-------- Source extract --------

Wednesday, April 8, 2020

What noise down yonder pathway comes? Tis the piper come for payment.

It is time to pay the piper.

For the decades since the Great Recession, governments at all levels from the federal to the states and localities have cut public health funding almost out of existence. The Centers for Disease Control and Prevention has had its budget whacked. In Maine, then-Governor Paul Le Page cut the state's health department nursing staff from 90 to less than 20. As Detroit neared bankruptcy, all of their health educators, the people who teach others how to be health-wise, were released. 100% of them. A former Oklahoma state representative, an emergency room doctor, said it is easier to cut public health than to cut personal benefits or access to care. 
 
And cut they did. While you might be inclined to blame the current Republicans for all this, there is plenty of blame to go around. This process of cut, cut, cut has happened under both Republican and Democrat administrations. Politicians cannot be accused of taking the long-view on something as seemingly benign as public health.

-------- Material supplied --------

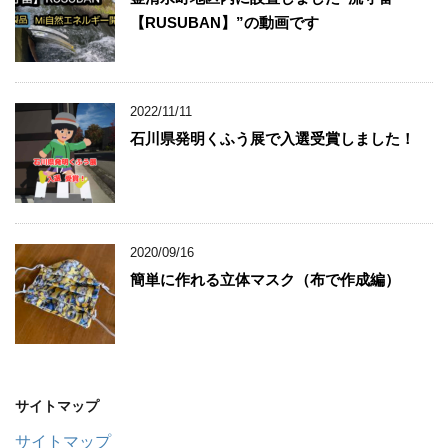
【RUSUBAN】”の動画です
2022/11/11
石川県発明くふう展で入選受賞しました！
2020/09/16
簡単に作れる立体マスク（布で作成編）
サイトマップ
サイトマップ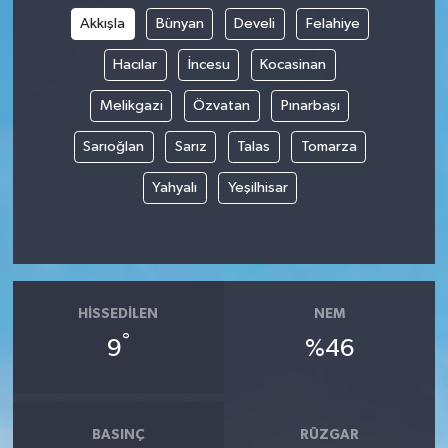
Akkışla
Bünyan
Develi
Felahiye
Hacılar
İncesu
Kocasinan
Melikgazi
Özvatan
Pınarbaşı
Sarıoğlan
Sarız
Talas
Tomarza
Yahyalı
Yeşilhisar
HISSEDILEN
NEM
°
9
%46
BASINÇ
RÜZGAR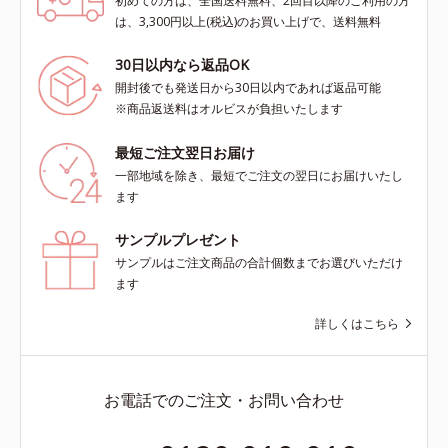
初めての方は、全国送料無料、2回目以降のご利用の方
は、3,300円以上(税込)のお買い上げで、送料無料
30日以内なら返品OK
開封後でも発送日から30日以内であれば返品可能
※商品返送料はオルビスが負担いたします
最短ご注文翌日お届け
一部地域を除き、最短でご注文の翌日にお届けいたし
ます
サンプルプレゼント
サンプルはご注文商品の合計個数までお選びいただけ
ます
詳しくはこちら
お電話でのご注文・お問い合わせ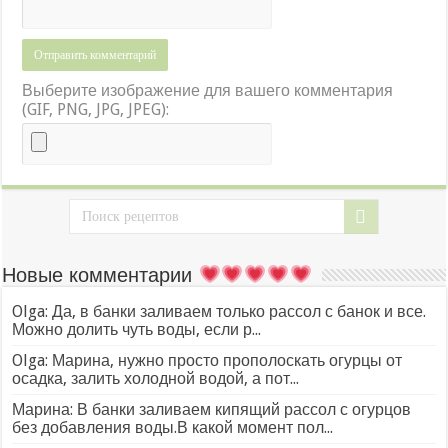
Выберите изображение для вашего комментария
(GIF, PNG, JPG, JPEG):
Новые комментарии
Olga: Да, в банки заливаем только рассол с банок и все.
Можно долить чуть воды, если р...
Olga: Марина, нужно просто прополоскать огурцы от
осадка, залить холодной водой, а пот...
Марина: В банки заливаем кипящий рассол с огурцов
без добавления воды.В какой момент пол...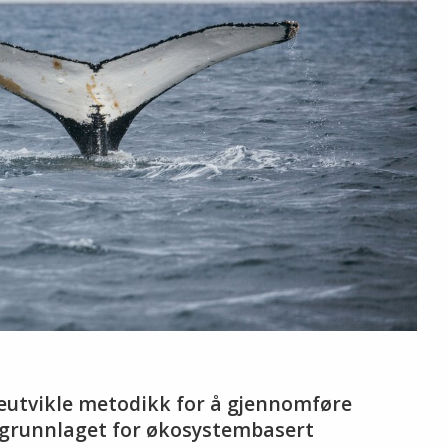
reutvikle metodikk for å gjennomføre
sgrunnlaget for økosystembasert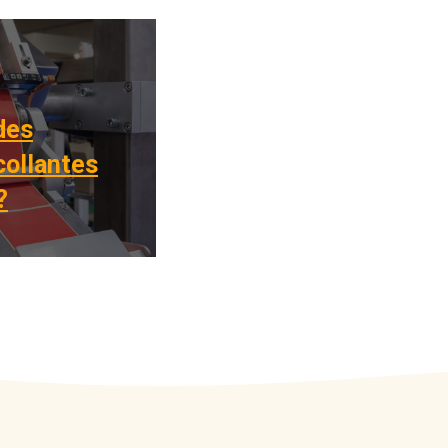
des
collantes
?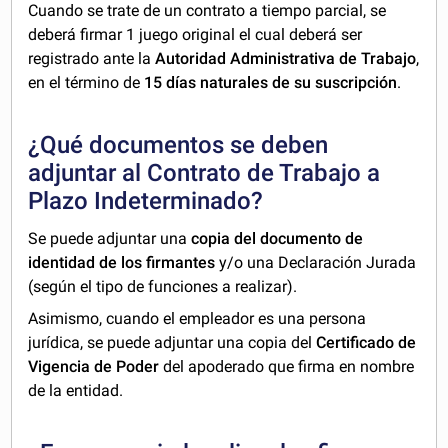
Cuando se trate de un contrato a tiempo parcial, se
deberá firmar 1 juego original el cual deberá ser
registrado ante la
Autoridad Administrativa de Trabajo
,
en el término de
15 días naturales de su suscripción
.
¿Qué documentos se deben
adjuntar al Contrato de Trabajo a
Plazo Indeterminado?
Se puede adjuntar una
copia del documento de
identidad de los firmantes
y/o una Declaración Jurada
(según el tipo de funciones a realizar).
Asimismo, cuando el empleador es una persona
jurídica, se puede adjuntar una copia del
Certificado de
Vigencia de Poder
del apoderado que firma en nombre
de la entidad.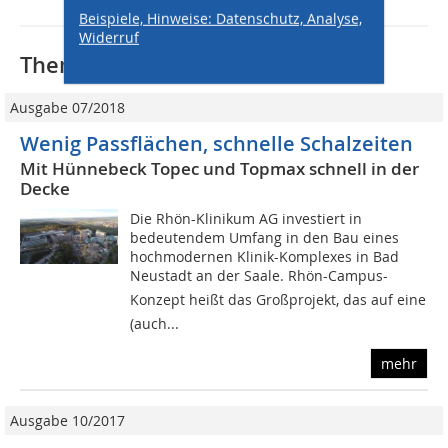
Beispiele, Hinweise: Datenschutz, Analyse,
Widerruf
Thematisch passende Artikel:
Ausgabe 07/2018
Wenig Passflächen, schnelle Schalzeiten
Mit Hünnebeck Topec und Topmax schnell in der
Decke
Die Rhön-Klinikum AG investiert in
bedeutendem Umfang in den Bau eines
hochmodernen Klinik-Komplexes in Bad
Neustadt an der Saale. Rhön-Campus-
Konzept heißt das Großprojekt, das auf eine
(auch...
mehr
Ausgabe 10/2017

--------

Exercise set:
a. Which U.S. states and cities does the post on public health funding name? List each one.
b. Can you reproduce the post on public health funding word for word, from "What noise down" to "access to care."?

Solution set:
a. Maine, Detroit, Oklahoma

b.
What noise down yonder pathway comes? Tis the piper come for payment.

It is time to pay the piper.

For the decades since the Great Recession, governments at all levels from the federal to the states and localities have cut public health funding almost out of existence. The Centers for Disease Control and Prevention has had its budget whacked. In Maine, then-Governor Paul Le Page cut the state's health department nursing staff from 90 to less than 20. As Detroit neared bankruptcy, all of their health educators, the people who teach others how to be health-wise, were released. 100% of them. A former Oklahoma state representative, an emergency room doctor, said it is easier to cut public health than to cut personal benefits or access to care.